Runway‑to‑Retail: AI for Trend‑to‑Size Allocation
Translate trend signals into localized size curves and smarter allocation.
Why trend forecasting alone isn’t enough for buys
Traditional services and show coverage remain invaluable for context and taste. But buys fail when a promising silhouette isn’t translated into the right size mix, for the right markets, at the right time. The result is familiar: stockouts in core sizes, piles of odd sizes, and forced markdowns.
An AI‑augmented loop connects runway and social signals to localized size curves and allocation, so you commit smarter pre‑season and rebalance faster in‑season. Visual‑signal platforms quantify which silhouettes, palettes, and details are emerging, peaking, or fading; see how this works in practice via Heuritech and its explainer on runway‑to‑retail signal detection at Heuritech method.
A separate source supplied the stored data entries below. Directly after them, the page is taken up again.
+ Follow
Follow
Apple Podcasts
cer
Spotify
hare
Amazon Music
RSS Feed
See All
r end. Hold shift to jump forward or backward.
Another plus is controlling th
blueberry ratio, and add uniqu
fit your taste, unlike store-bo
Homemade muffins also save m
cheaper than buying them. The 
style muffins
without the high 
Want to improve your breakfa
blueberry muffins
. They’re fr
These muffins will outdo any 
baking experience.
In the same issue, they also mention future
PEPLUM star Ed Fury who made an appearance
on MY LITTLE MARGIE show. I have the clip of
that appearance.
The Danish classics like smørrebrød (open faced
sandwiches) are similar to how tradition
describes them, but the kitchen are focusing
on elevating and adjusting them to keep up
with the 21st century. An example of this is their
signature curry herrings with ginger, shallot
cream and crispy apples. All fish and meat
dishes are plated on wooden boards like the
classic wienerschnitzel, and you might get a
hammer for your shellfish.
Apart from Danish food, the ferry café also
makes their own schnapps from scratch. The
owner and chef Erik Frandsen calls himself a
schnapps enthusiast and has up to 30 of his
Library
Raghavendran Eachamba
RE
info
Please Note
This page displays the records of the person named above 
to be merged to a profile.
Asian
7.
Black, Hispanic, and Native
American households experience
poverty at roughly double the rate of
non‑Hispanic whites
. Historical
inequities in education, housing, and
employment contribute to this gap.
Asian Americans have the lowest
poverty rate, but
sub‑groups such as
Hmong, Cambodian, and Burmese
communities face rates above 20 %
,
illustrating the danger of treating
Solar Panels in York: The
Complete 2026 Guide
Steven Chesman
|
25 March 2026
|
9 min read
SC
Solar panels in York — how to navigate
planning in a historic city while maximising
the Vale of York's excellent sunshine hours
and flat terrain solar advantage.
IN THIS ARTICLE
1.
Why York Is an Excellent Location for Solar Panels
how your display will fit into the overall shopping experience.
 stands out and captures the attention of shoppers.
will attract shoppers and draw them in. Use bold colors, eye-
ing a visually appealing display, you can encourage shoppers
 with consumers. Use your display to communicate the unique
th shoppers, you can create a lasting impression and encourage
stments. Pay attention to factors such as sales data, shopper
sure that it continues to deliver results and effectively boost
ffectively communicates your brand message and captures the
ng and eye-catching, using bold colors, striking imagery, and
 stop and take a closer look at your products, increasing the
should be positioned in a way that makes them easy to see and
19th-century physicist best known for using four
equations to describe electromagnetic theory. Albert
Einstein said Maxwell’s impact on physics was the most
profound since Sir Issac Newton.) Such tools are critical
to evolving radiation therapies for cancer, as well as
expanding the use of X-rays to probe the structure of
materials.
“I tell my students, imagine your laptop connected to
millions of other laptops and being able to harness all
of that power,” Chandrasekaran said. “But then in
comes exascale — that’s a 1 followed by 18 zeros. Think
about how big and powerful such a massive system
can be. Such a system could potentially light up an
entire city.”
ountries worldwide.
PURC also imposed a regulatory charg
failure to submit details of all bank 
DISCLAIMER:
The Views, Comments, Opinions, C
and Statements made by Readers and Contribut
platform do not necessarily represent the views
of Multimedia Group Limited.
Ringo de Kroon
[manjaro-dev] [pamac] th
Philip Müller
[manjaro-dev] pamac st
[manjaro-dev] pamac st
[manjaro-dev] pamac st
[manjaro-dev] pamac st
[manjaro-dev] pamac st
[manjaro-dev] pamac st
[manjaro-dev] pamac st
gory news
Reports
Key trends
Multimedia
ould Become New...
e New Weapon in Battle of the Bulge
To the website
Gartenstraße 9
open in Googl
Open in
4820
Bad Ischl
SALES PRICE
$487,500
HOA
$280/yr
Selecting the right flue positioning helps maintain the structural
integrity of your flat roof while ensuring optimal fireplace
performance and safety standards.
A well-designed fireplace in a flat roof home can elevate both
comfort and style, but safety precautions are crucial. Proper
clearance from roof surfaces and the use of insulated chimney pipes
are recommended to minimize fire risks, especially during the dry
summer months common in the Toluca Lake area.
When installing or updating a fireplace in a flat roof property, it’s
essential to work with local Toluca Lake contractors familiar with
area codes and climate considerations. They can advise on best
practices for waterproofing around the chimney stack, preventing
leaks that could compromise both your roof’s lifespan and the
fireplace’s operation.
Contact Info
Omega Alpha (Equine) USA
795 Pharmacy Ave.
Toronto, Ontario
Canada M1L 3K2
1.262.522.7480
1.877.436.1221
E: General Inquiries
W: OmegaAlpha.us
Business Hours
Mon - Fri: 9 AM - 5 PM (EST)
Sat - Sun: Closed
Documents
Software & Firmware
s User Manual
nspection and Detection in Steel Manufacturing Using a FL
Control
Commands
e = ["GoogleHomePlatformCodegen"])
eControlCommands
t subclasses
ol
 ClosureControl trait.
Meanwhile, WGSN details how AI and expert review merge to produce product‑level forecasts across categories; their methodology outline is here: WGSN AI & Data. Macro outlooks (uneven demand, value focus) underline why precision in buys and allocation is a margin lever; see the industry’s backbone report at McKinsey 2025 and commerce context from Shopify.
Designing a signal‑to‑allocation loop merchandisers trust
Design the loop so merchandisers can explain every recommendation. Signals: availability‑aware sell‑through (corrected for stockouts), return‑reason feedback (fit/last issues), regional trend momentum, seasonality, channel mix (DTC/wholesale/marketplace), and launch calendars.
Modeling: 1) estimate censored demand to avoid reading stockouts as low appetite;
2) borrow learning from similar styles (same block, fabric, brand) for cold‑start SKUs;
3) localize curves by region and channel;
4) incorporate pre‑order, waitlist, and wishlist signals as demand with confidence bands.
Output: initial pre‑season size curves by style/region/channel with uncertainty bands; in‑season weekly refreshes that trigger reallocation where feasible.
Glue: a fashion attribute spine (silhouettes, rises/lengths, toe/heel shapes, fabric/stitch details) shared by PLM/PIM and decisioning, so trend attributes map cleanly to SKUs. UX: an allocation cockpit that answers “why this mix?” with reason codes—trend slope, historical adjusted demand, return feedback—so buyers can accept/override with confidence. For a luxury case featuring PLM’s role in speeding product decisions, see Centric × YNAP.
Operating cadence: KPIs, tests, and seasonal playbooks
Operate with a cadence that proves profit lift. KPIs: stockout reduction on top sizes, markdown rate on tail sizes, full‑price sell‑through, weeks of supply, and transfer efficiency (% of inventory reallocated pre‑markdown). Experiments: start with one category in two markets; run matched cohort or randomized store/site tests; publish stop‑loss thresholds (e.g., tail markdown depth).
Seasonal playbooks: pre‑season, convert signal trajectories into buy ranges by tier (core/fashion/test) and set uncertainty bands; in‑season, refresh weekly and coordinate creative so size‑rich stores and sessions get visibility; post‑season, attribute which attributes predicted stalls and fold them into next buys. For background on fashion’s evolving economics and why agility matters, refer to the BoF overview.
Commerce execution guides from Shopify remain useful context for discovery and conversion—the downstream effects of better allocation—see Shopify report. With a signal‑to‑allocation loop, “trend aware” finally becomes “inventory right”—and margin follows.